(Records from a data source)
########
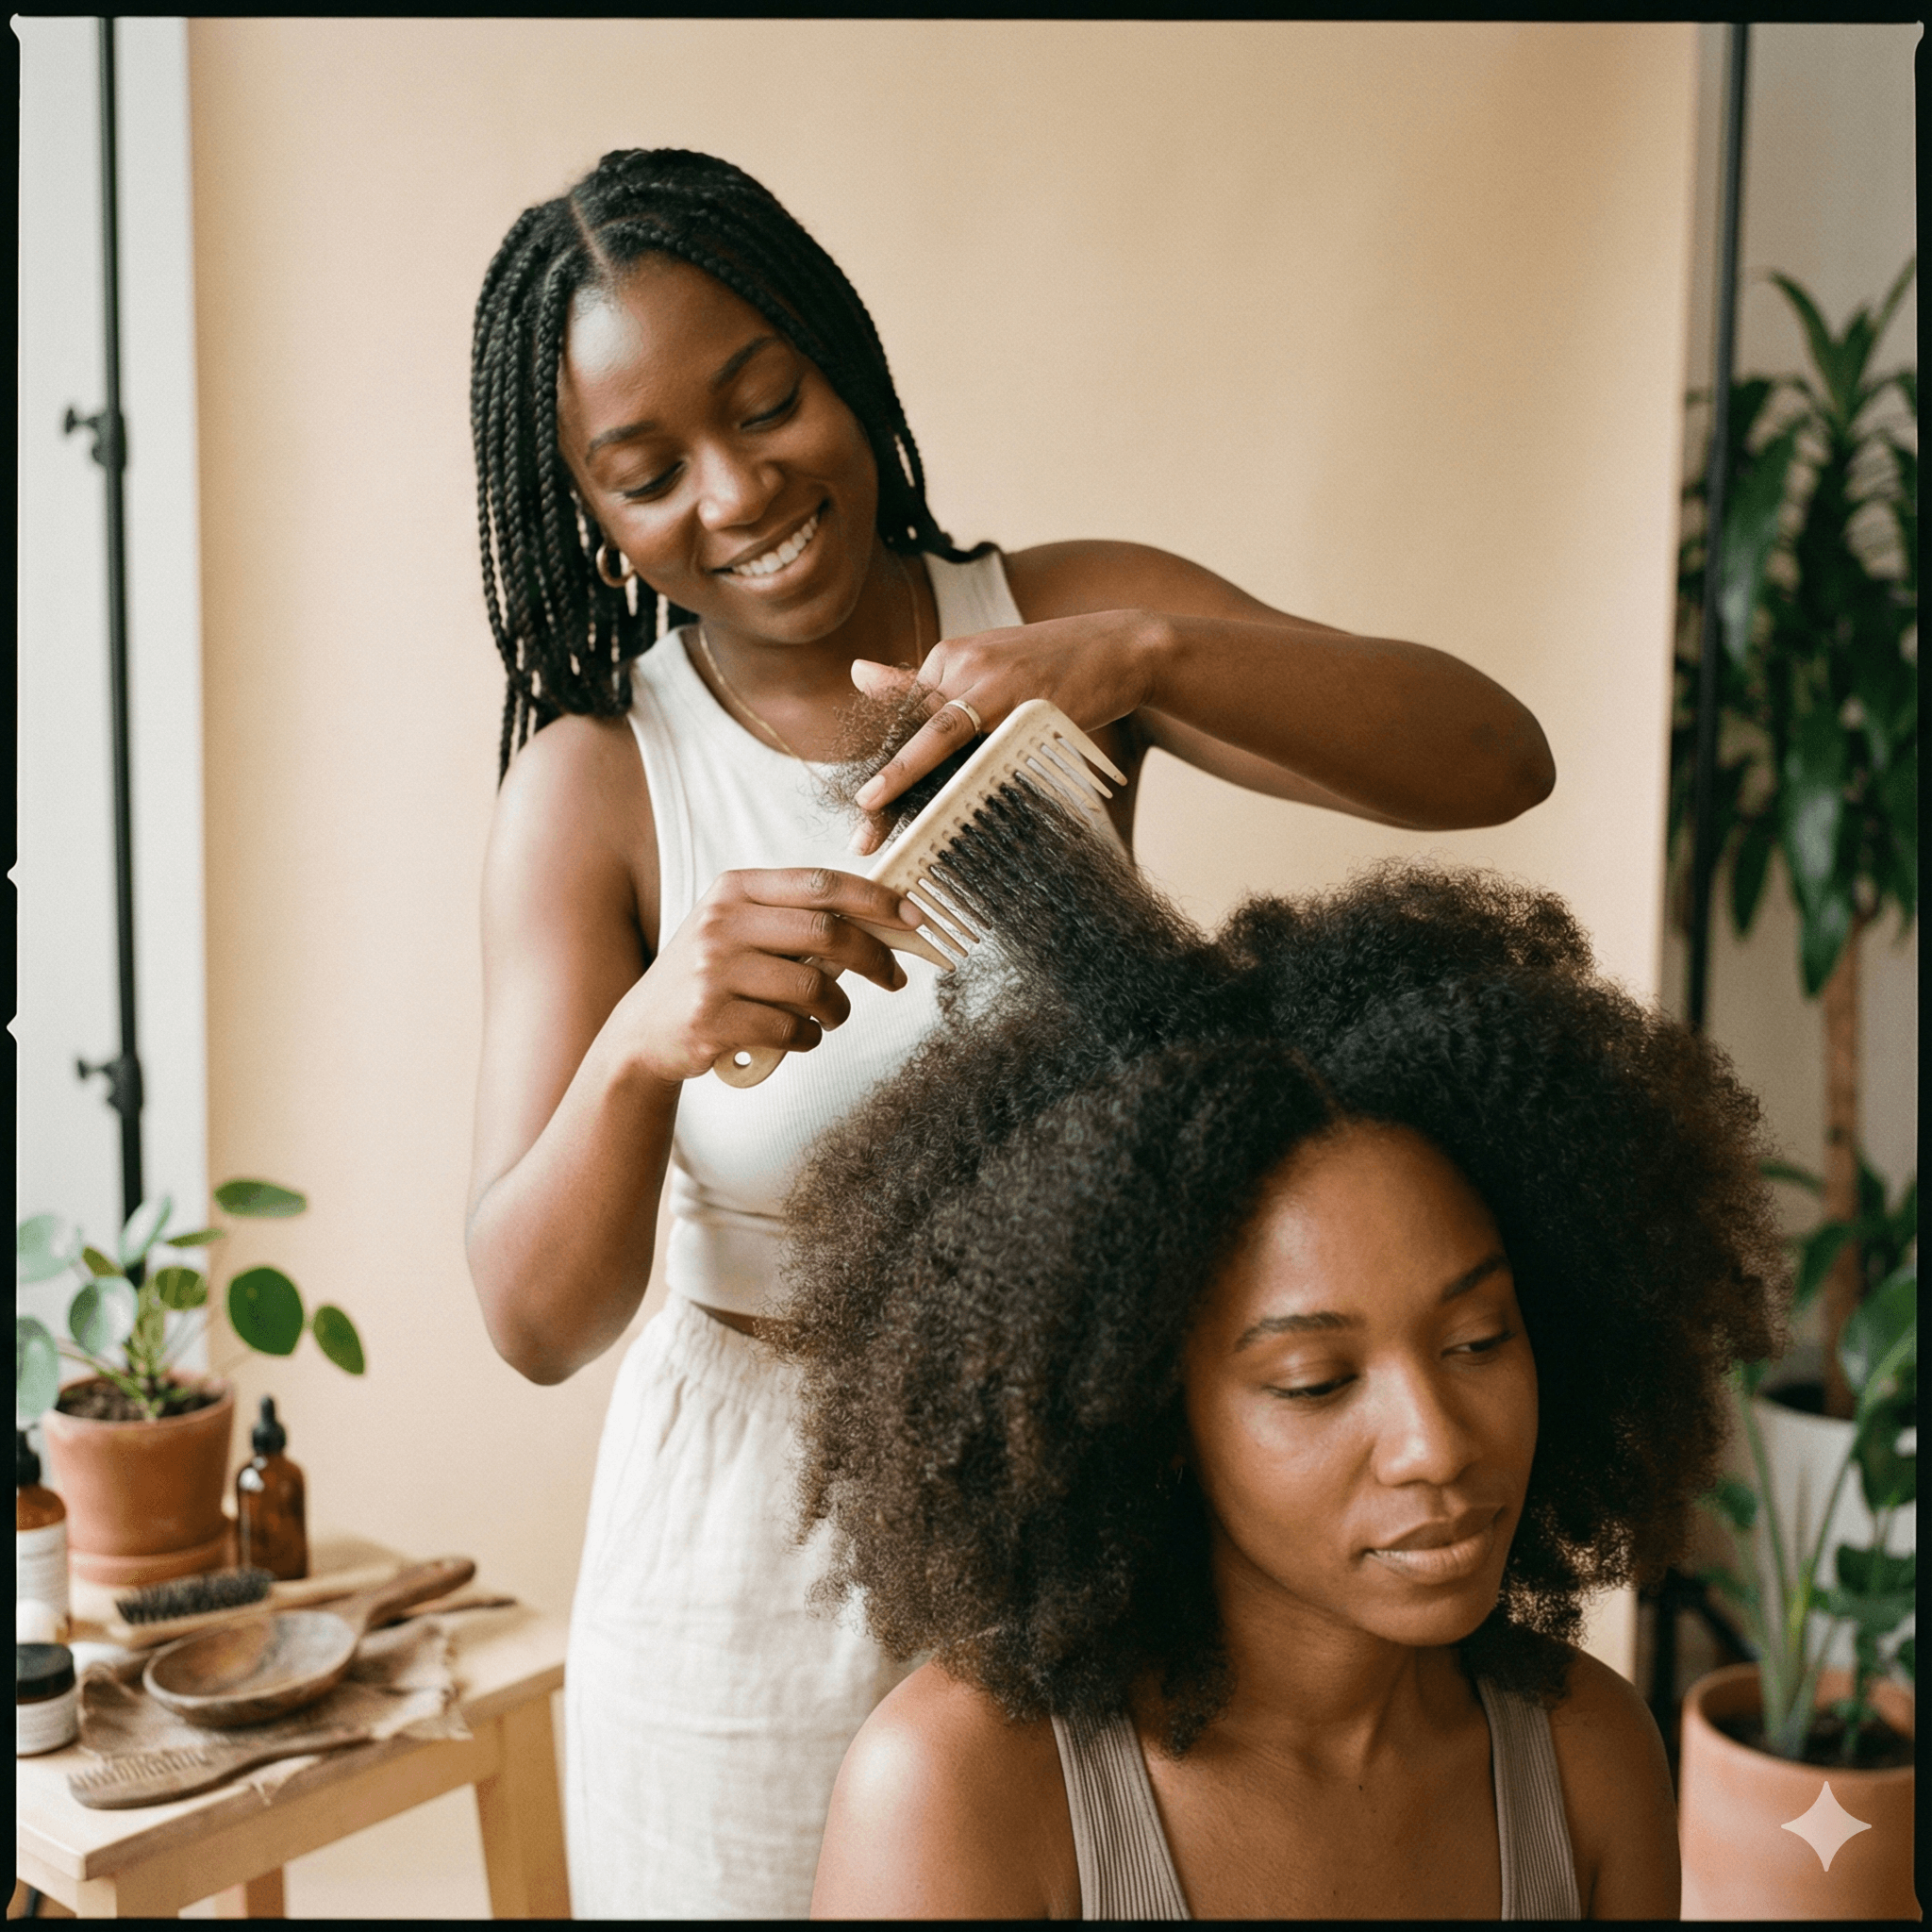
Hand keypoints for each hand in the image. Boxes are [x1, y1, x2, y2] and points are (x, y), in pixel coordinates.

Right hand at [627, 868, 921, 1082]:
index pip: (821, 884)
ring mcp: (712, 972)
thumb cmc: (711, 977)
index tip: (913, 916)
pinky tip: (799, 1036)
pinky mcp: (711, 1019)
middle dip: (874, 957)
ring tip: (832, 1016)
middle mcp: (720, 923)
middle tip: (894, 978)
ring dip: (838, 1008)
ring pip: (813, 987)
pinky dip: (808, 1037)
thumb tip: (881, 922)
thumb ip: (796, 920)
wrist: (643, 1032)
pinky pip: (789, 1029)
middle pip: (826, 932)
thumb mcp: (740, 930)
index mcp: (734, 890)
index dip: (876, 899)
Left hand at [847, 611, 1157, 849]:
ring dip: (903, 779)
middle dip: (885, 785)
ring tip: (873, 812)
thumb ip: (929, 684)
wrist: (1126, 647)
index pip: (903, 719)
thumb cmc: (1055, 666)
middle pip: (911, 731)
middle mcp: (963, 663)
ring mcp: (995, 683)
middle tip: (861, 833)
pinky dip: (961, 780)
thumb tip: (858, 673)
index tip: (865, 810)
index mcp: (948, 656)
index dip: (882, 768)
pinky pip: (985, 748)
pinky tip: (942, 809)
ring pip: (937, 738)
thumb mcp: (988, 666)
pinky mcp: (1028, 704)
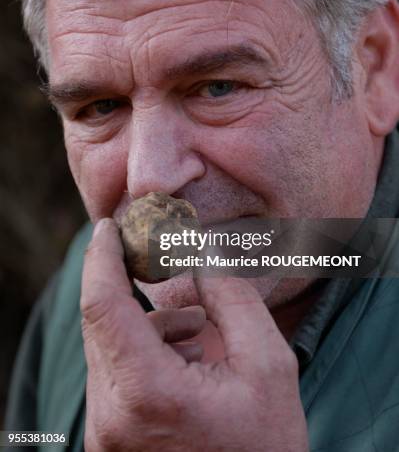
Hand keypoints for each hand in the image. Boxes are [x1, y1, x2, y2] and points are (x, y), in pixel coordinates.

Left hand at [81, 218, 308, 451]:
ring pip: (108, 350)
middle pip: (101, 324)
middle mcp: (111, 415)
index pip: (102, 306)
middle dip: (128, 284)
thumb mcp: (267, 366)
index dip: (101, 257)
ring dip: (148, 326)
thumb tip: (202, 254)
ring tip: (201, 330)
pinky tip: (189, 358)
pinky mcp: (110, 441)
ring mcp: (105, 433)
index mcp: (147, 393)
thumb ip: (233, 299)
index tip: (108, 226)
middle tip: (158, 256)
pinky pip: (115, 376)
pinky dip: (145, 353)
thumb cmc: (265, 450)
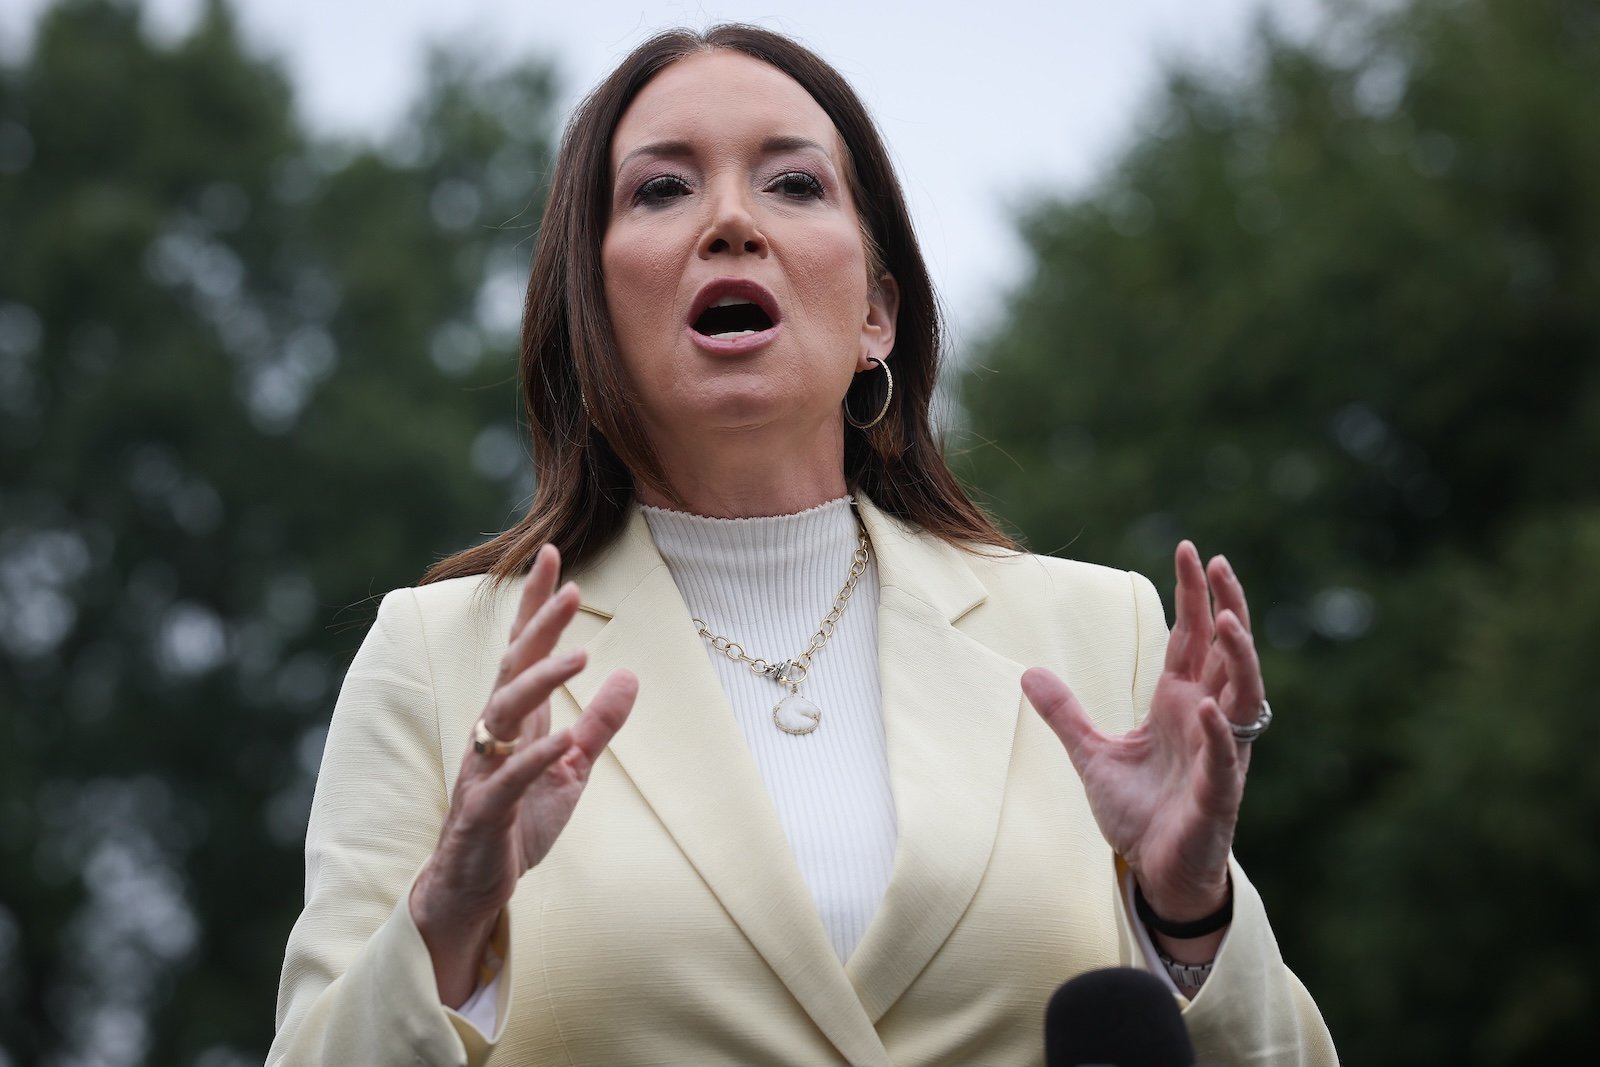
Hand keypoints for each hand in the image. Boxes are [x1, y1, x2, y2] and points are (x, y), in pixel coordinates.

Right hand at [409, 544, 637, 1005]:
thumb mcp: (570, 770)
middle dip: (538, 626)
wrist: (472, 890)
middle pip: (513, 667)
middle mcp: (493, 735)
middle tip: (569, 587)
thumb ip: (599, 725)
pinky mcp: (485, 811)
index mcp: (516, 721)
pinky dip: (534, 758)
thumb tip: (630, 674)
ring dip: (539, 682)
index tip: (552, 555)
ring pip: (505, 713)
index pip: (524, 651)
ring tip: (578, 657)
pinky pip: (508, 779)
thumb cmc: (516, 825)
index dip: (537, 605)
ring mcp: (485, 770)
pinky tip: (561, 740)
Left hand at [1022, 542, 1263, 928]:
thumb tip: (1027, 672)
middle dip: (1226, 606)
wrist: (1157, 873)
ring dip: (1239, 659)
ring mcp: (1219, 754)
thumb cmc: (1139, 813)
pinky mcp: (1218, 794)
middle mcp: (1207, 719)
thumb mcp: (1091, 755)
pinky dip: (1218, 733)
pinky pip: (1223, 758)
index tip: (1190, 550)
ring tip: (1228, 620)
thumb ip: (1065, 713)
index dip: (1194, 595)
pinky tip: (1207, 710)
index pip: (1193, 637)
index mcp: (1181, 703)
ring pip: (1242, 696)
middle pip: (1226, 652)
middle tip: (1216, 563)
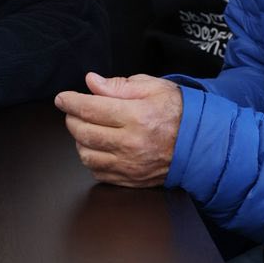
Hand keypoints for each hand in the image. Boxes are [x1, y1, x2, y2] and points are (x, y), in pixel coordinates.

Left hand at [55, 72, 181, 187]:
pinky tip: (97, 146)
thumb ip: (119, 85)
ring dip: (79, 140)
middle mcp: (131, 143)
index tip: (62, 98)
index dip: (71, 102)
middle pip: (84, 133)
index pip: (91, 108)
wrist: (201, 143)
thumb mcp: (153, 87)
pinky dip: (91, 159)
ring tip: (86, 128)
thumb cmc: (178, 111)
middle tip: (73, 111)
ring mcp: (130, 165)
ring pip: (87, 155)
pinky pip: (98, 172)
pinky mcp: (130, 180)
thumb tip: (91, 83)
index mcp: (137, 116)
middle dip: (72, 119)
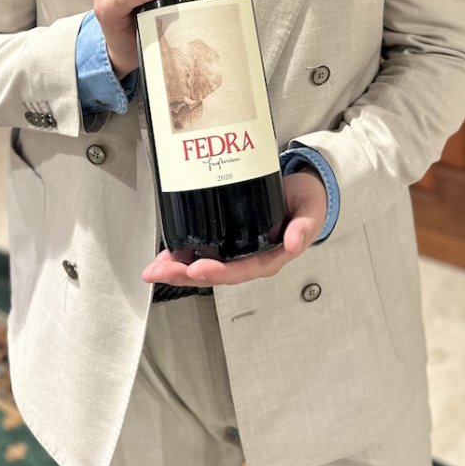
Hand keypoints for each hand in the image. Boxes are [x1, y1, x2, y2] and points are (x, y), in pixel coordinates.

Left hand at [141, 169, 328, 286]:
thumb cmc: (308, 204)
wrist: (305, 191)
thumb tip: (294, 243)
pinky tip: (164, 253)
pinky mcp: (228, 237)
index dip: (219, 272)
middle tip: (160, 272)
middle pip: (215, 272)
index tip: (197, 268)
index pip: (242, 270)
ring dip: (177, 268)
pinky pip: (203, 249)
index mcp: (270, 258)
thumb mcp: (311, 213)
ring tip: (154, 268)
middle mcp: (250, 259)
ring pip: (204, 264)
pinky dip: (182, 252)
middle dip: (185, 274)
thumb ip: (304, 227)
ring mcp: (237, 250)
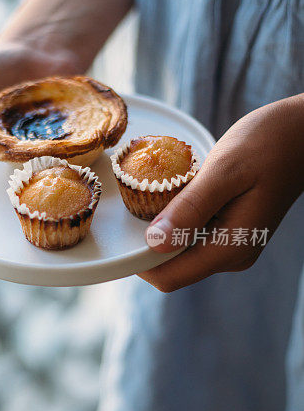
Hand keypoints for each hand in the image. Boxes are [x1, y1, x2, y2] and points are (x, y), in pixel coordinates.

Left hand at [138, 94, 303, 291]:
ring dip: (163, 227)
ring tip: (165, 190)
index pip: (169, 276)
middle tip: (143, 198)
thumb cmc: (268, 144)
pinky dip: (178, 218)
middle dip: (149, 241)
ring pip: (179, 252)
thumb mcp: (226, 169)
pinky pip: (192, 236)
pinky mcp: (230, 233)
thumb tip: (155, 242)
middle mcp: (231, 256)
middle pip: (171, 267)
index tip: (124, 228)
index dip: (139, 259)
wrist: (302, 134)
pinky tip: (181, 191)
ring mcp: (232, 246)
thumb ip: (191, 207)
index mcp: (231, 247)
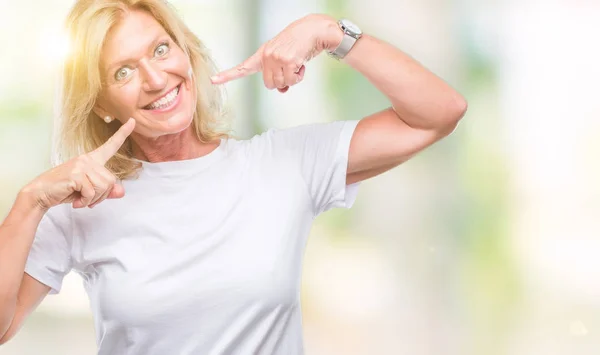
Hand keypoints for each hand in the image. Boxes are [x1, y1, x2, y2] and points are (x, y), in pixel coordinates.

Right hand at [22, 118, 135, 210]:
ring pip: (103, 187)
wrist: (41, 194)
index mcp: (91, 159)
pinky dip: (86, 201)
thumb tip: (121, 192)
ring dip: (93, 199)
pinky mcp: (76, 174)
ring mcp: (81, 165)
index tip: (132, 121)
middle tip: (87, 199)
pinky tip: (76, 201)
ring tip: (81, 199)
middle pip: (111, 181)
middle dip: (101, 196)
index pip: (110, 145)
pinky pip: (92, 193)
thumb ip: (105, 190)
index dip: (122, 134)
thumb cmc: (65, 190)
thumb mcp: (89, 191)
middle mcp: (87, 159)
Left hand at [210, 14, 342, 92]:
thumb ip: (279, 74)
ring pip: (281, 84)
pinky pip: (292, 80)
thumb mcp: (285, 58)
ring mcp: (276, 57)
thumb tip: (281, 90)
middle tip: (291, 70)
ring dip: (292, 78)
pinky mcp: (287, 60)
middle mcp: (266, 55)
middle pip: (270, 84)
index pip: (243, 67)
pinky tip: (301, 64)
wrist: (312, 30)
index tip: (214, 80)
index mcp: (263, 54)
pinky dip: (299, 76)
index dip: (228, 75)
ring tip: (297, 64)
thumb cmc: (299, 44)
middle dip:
########
#### What you have to do
Nothing but an exact copy belongs in the answer: the lines from the top of the records through the line containing "pinky mcp: (1028, 704)", minus the pictures.

#### Solved exercise
Hand keypoints for each hand in the image. Boxes are [x1, y1, x2, y2] and points are (x, y), in pixel coordinates.

Right hand at [627, 868, 921, 1082]:
index pip: (821, 884)
ring mcp: (712, 972)
thumb cmc: (711, 977)
index tip: (913, 916)
pinky tip: (799, 1036)
pinky mcp: (711, 1019)
middle dip: (874, 957)
ring tip: (832, 1016)
middle mcp: (720, 923)
middle tip: (894, 978)
ring dip: (838, 1008)
ring pip: (813, 987)
pinky dip: (808, 1037)
thumb tip: (881, 922)
thumb ip: (796, 920)
wrist: (643, 1032)
pinky pip: (789, 1029)
middle pip: (826, 932)
thumb mcp: (740, 930)
index mcp: (734, 890)
index dip: (876, 899)
Left hand at [847, 611, 1157, 849]:
ring dip: (903, 779)
middle dip: (885, 785)
ring tip: (873, 812)
thumb ip: (929, 684)
wrist: (1126, 647)
index pip: (903, 719)
thumb cmc: (1055, 666)
middle pip: (911, 731)
middle mcp: (963, 663)
ring mcp: (995, 683)
middle tip: (861, 833)
pinky dip: (961, 780)
thumb tip: (858, 673)
index tip: (865, 810)
index mcp: (948, 656)
index dip: (882, 768)
pinky pip: (985, 748)
pinky tip: (942, 809)
ring pip: (937, 738)
thumb mcp: (988, 666)
pinky mcp: (1028, 704)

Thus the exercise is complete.